RADAR-AF: HF Source Ablation Does Not Benefit Paroxysmal, Persistent A-fib Patients

Print  |  
Key Points:
  • RADAR-AF looks at high frequency ablation vs. pulmonary vein isolation
  • Ablation fails to meet noninferiority criteria for freedom from A-fib at 6 months in paroxysmal A-fib
  • Combination treatment shows no advantage over CPVI alone in patients with persistent A-fib

By Yael L. Maxwell
Wednesday, November 20, 2013

DALLAS, TX—In patients with paroxysmal atrial fibrillation (A-fib), treatment with high frequency (HF) source ablation failed to meet noninferiority criteria compared with circumferential pulmonary vein isolation (CPVI) at 6 months, according to results presented November 19, 2013, at the annual American Heart Association Scientific Sessions. In patients with persistent A-fib, a combination of CPVI and HF ablation offered no incremental value with a trend toward more complications.   

For the RADAR-AF trial, researchers led by Felipe Atienza, MD, PhD, of Hospital General Universitario, Gregorio Marañón (Madrid, Spain), randomized 232 patients with paroxysmal A-fib (n = 115) to undergo CPVI (n = 59) or HF ablation only (n = 56). Patients with persistent A-fib (n = 117) were randomized to CPVI with (n = 59) or without (n = 58) HF source ablation.   

The primary endpoint was freedom from A-fib at 6 months post-first ablation procedure off antiarrhythmic medications.   

No Added Benefit  

In the paroxysmal A-fib group, ablating the A-fib drivers failed to show noninferiority vs. pulmonary-vein isolation for the primary endpoint (73% vs. 83%; P = 0.23 for noninferiority).
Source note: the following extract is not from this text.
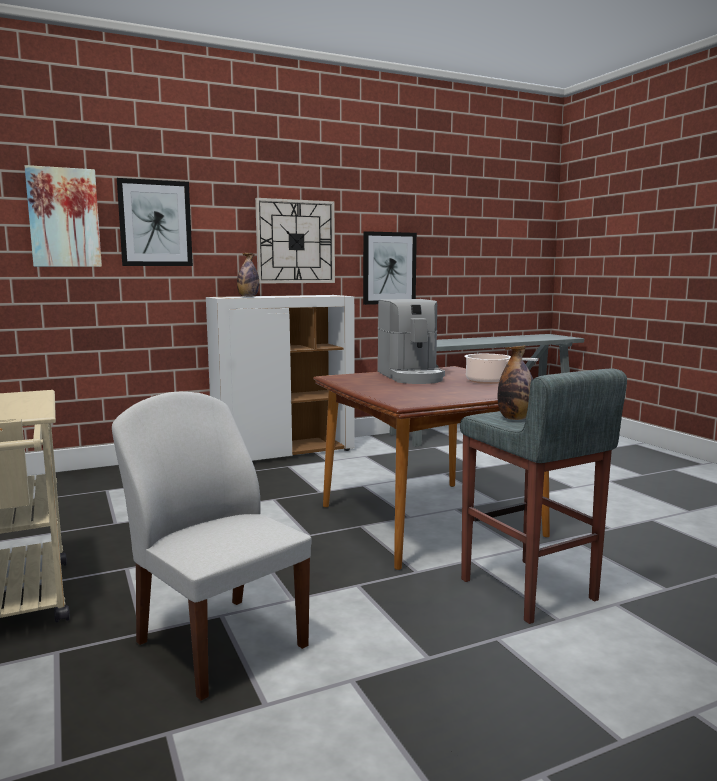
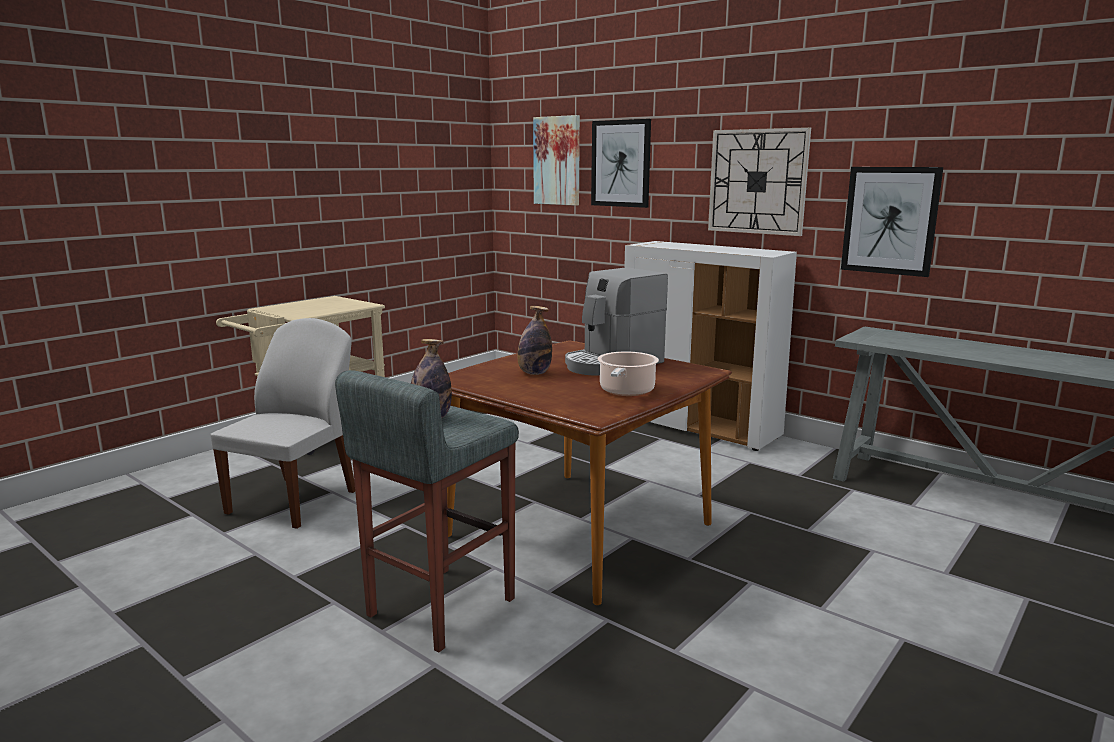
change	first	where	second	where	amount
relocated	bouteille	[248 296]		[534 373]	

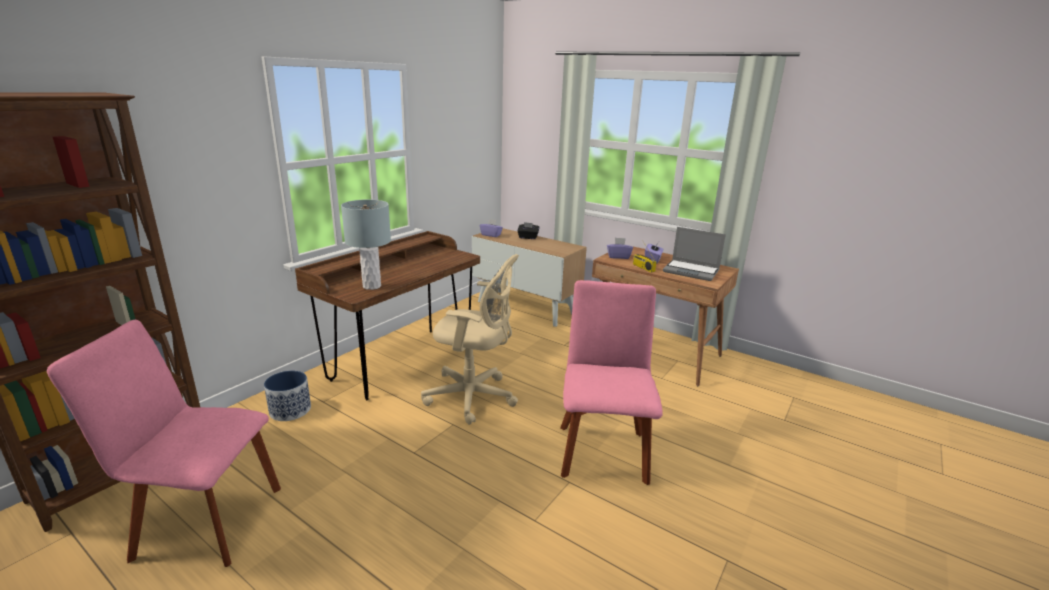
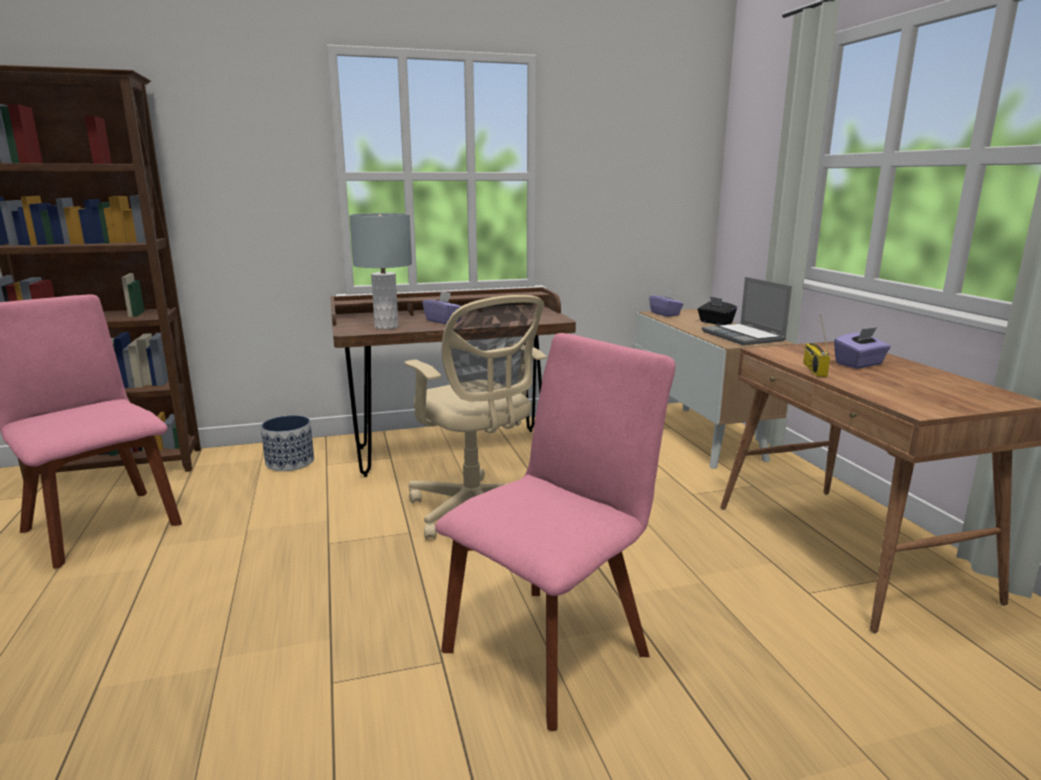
change	first	where	second	where	amount
relocated	boîte à mouchoirs (violet)	[618 256]		[443 321]	
relocated	ordinateur portable	[691 271]		[744 336]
When patients who received additional ablation procedures within 1 year were added to the analysis, both strategies were similar, with freedom from A-fib seen in 69% of each arm at 12 months (P = 0.04 for noninferiority). Ablation was associated with a reduction in severe adverse events compared with CPVI (P = 0.03).   

In persistent A-fib, the combination strategy offered no incremental value over CPVI alone with regard to the primary endpoint (61% vs. 60%; P = 0.941). There was a trend toward increased adverse events when HF source ablation was added (24% vs. 10%; P = 0.050).   

Ablation Argument Still ‘Alive’

“These results offer a novel mechanistic treatment paradigm for paroxysmal atrial fibrillation,” Dr. Atienza said.  

In addition to increasing the study sample size, he indicated he would like the algorithm improved for faster and easier use “because we are mapping point by point, which is time consuming, and at the same time we have to go and review all the required points.”   

Discussing the trial, Mark S. Link, MD, of the Tufts University School of Medicine (Boston, MA), said that even though HF ablation did not improve outcomes in patients with either type of A-fib, “the fact that high frequency source ablation treatment was equivalent to CPVI in paroxysmal atrial fibrillation keeps the A-fib substrate and trigger ablation argument alive as we wait for better tools.  

“There is something to this notion that substrate is important and that there is something in addition to PVI,” he continued. “We just don’t know the best tools in order to know where to ablate the substrate.” 

 


Source:

Atienza F. Radiofrequency catheter ablation of drivers vs. circumferential pulmonary vein isolation in patients with atrial fibrillation. Presented at: American Heart Association Scientific Sessions; November 19, 2013; Dallas, TX.  

Disclosures:

  • RADAR-AF was sponsored by St. Jude Medical Spain. 
  • Drs. Atienza and Link report no relevant conflicts of interest.